Khan has so far sustained little if any political damage over policing and crime issues as a whole, perhaps partly because he’s been eloquent about the highest profile assaults on community safety – the terror attacks – and partly because the “cuts” narrative is at its most persuasive when it comes to the resourcing of the Metropolitan Police Service.
And he does not deserve to be damaged. Horrible and unnerving though they are, the recent increase in fatal stabbings in London and the spates of acid attacks and moped-enabled street thefts during 2017 should not be automatically read as symptoms of a more general upward trend in vicious street criminality, let alone a failing by the Mayor. As ever, crime headlines can be as misleading as crime statistics – an issue On London hopes to look into more closely soon. But they do serve as a reminder that the need for efficient police work and effective preventative measures, especially among young people, is at least as great as ever throughout the city.

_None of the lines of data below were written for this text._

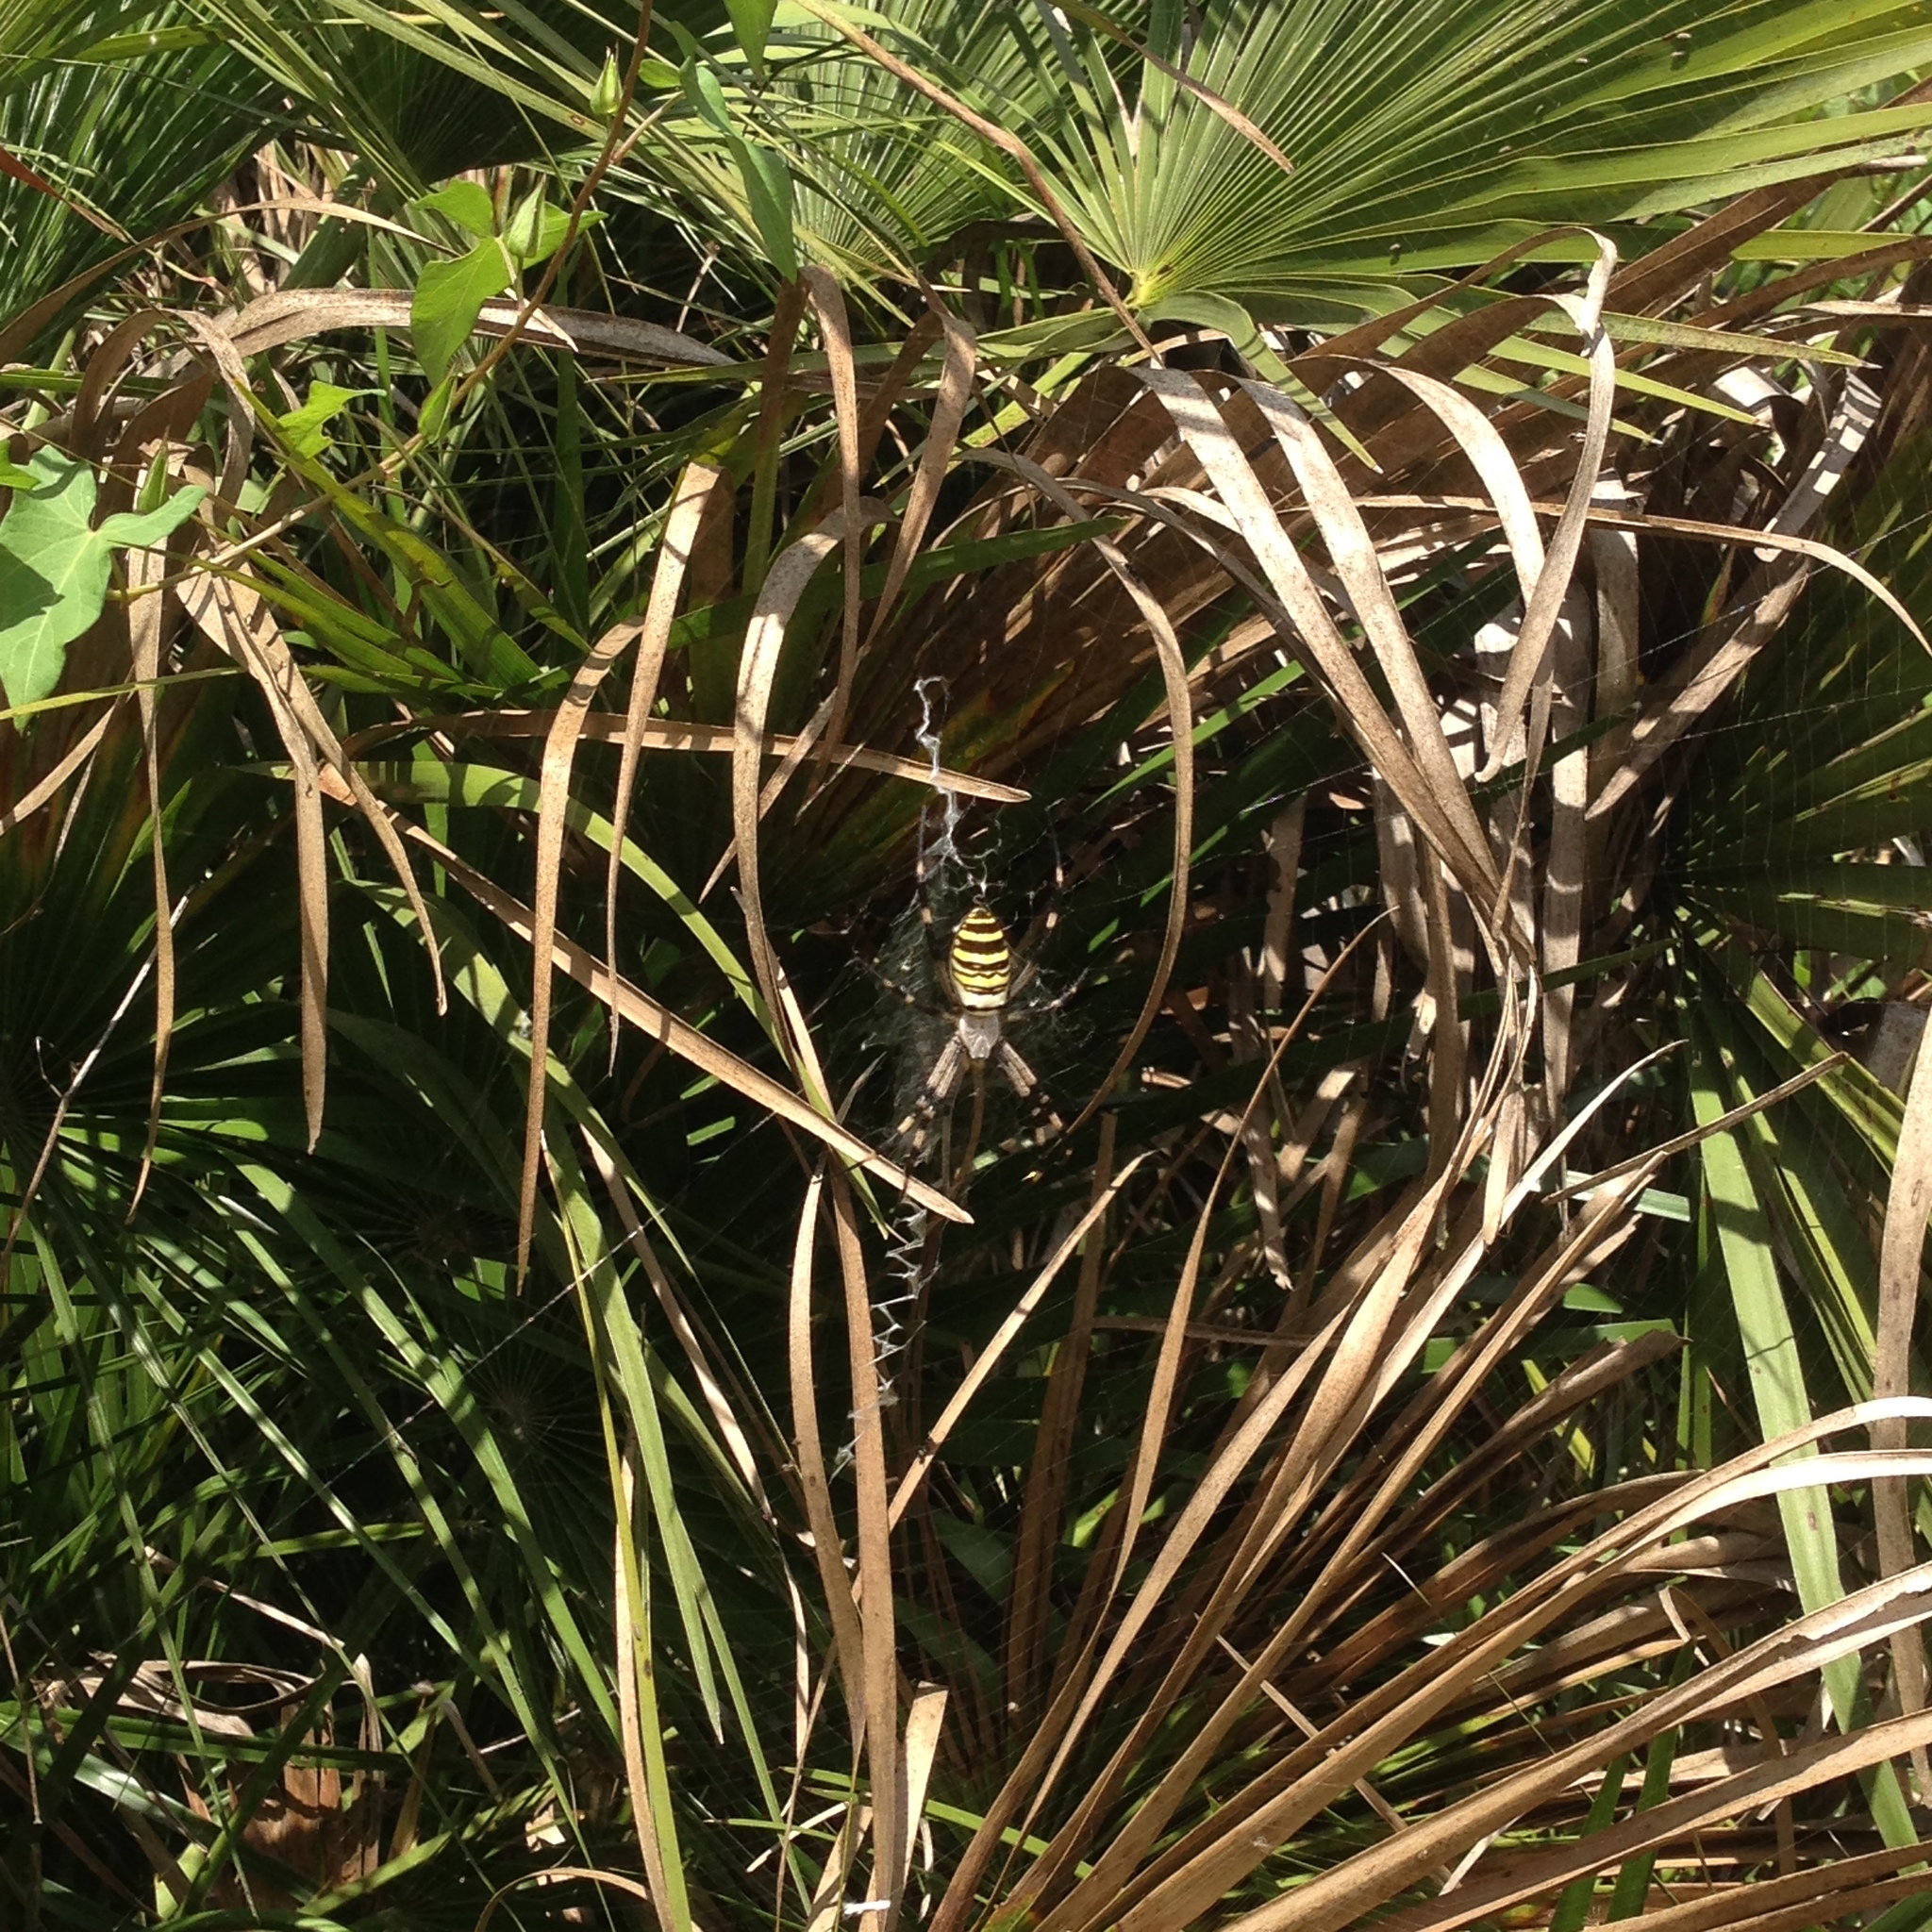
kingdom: Animalia
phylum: Arthropoda
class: Arachnida
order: Araneae
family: Araneidae
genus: Argiope
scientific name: Argiope bruennichi
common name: Wasp spider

London’s success since the 1990s has not only been about producing wealth. It can also be quantified in terms of opportunities for fulfilment and prosperity. To some degree, that has always been so: the city’s streets have never been paved with gold for all, but for millions they have been paths to greater freedom, fulfilment and personal progress. That remains the case. It is also the case that if housing costs are removed from the calculation, London’s poverty rate is lower than the rest of England’s. Yet we are now in a position where more than half of the capital’s 2.3 million people in poverty are members of households where someone works.
A combination of low pay, benefit cuts and housing and other domestic costs is undermining London’s standing as place where ordinary people’s ambitions can be realised, their potential maximised and their dreams come true. Throw the unknown implications of Brexit into the mix, and it is too easy for comfort to see the ingredients for a slide into decline. London must not let that happen. Britain cannot afford it happening. Let 2018 be the year the capital renews its ambitions to be the Good City we all need it to be.